Plus précisément, dans le premier cas, il s’agit de l’ensemble des processus technologiques liés au conditionnement des marchandises afin de les rendre aptes :
- à la manutention en usine ;
- au stockage ;
- au transport ;
- à l’utilisation ou à la consommation par le client final.
Dans le second cas, il s’agit des objets (réalisés avec des matériaux de nature variée) destinés à contenir les marchandises de manière à :
- faciliter leur manipulation et leur transport ;
- les protéger tout au long du processus logistique, du producteur au consommateur final.

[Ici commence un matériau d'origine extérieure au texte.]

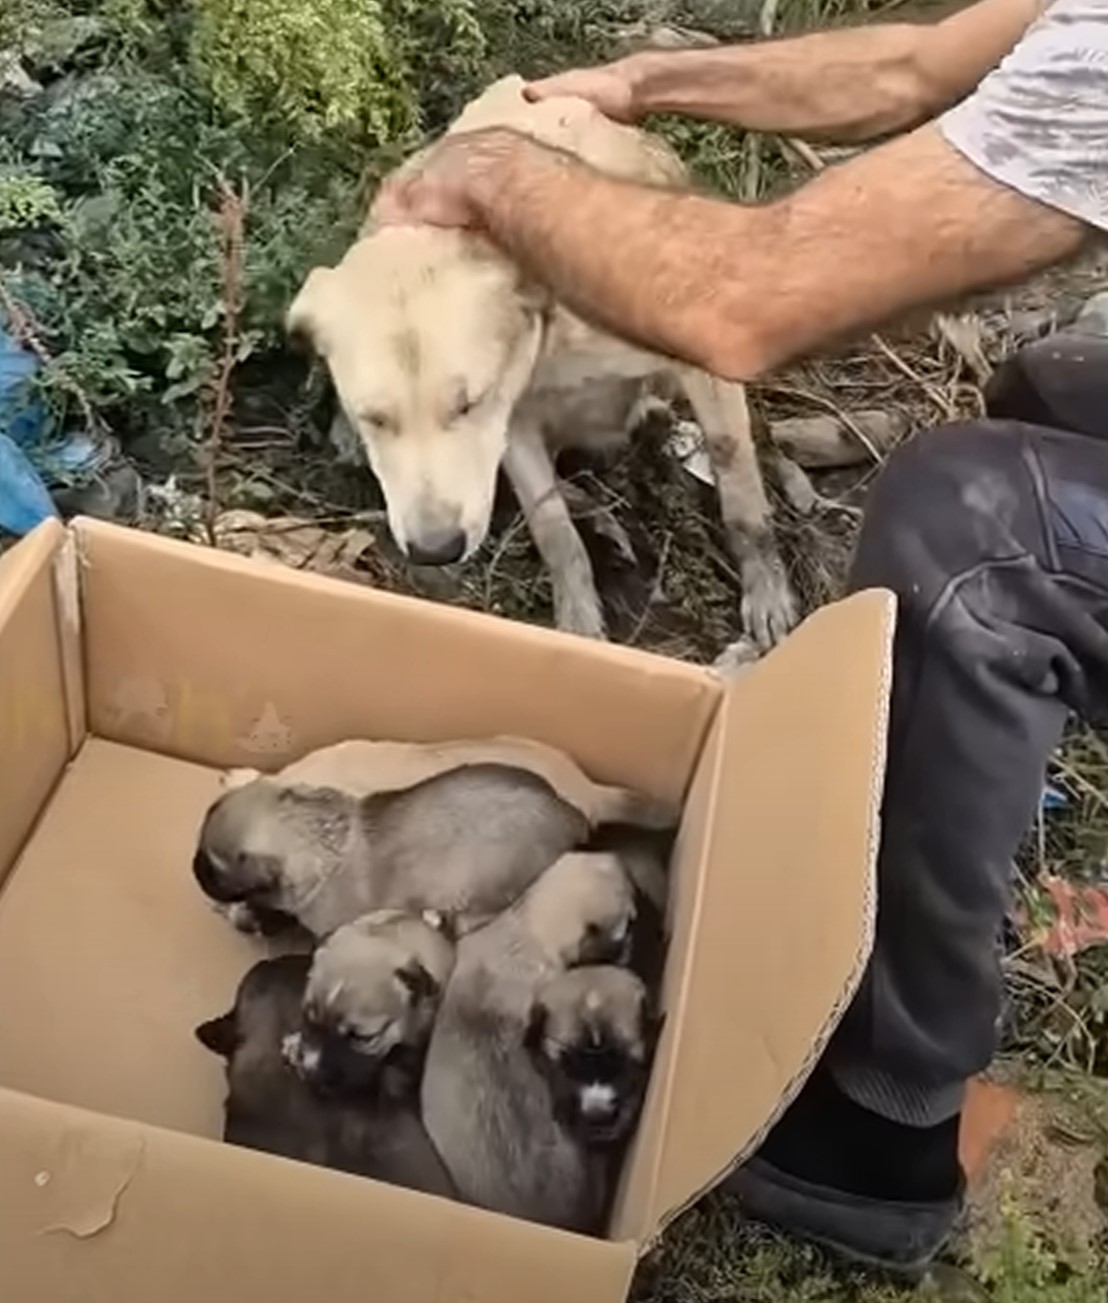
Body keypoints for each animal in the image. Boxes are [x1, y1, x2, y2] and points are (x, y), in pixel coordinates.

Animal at [285, 72, 792, 651]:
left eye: (469, 404)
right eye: (375, 417)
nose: (435, 550)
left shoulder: (708, 360)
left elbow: (739, 485)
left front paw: (767, 589)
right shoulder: (515, 423)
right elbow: (553, 530)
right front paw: (577, 626)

En particulier, on peut distinguer trois types d’emballages :
- emballage primaire : conçu pour constituer, au point de vente, une unité de vente pour le consommateur ou l’utilisateur final ; en général, le code-barres identifiant l’article y est imprimé ;
- emballage secondaire : également appelé emballage multiple, conçu pour constituer, au point de vente, le regroupement d’un certain nombre d’unités de vente, qu’il soit vendu comme tel ou qu’il serve uniquement à faciliter le réapprovisionnement des rayons ; il peut en outre être retiré du produit sans en altérer les caractéristiques ; il n’est pas nécessaire qu’il possède son propre code-barres ;
- emballage tertiaire : conçu pour faciliter la manipulation et le transport d’un certain nombre d’unités de vente (primaires) ou d’emballages multiples (secondaires), afin d’éviter les dommages liés à ces opérations ; l’exemple classique d’emballage tertiaire est la palette (pallet).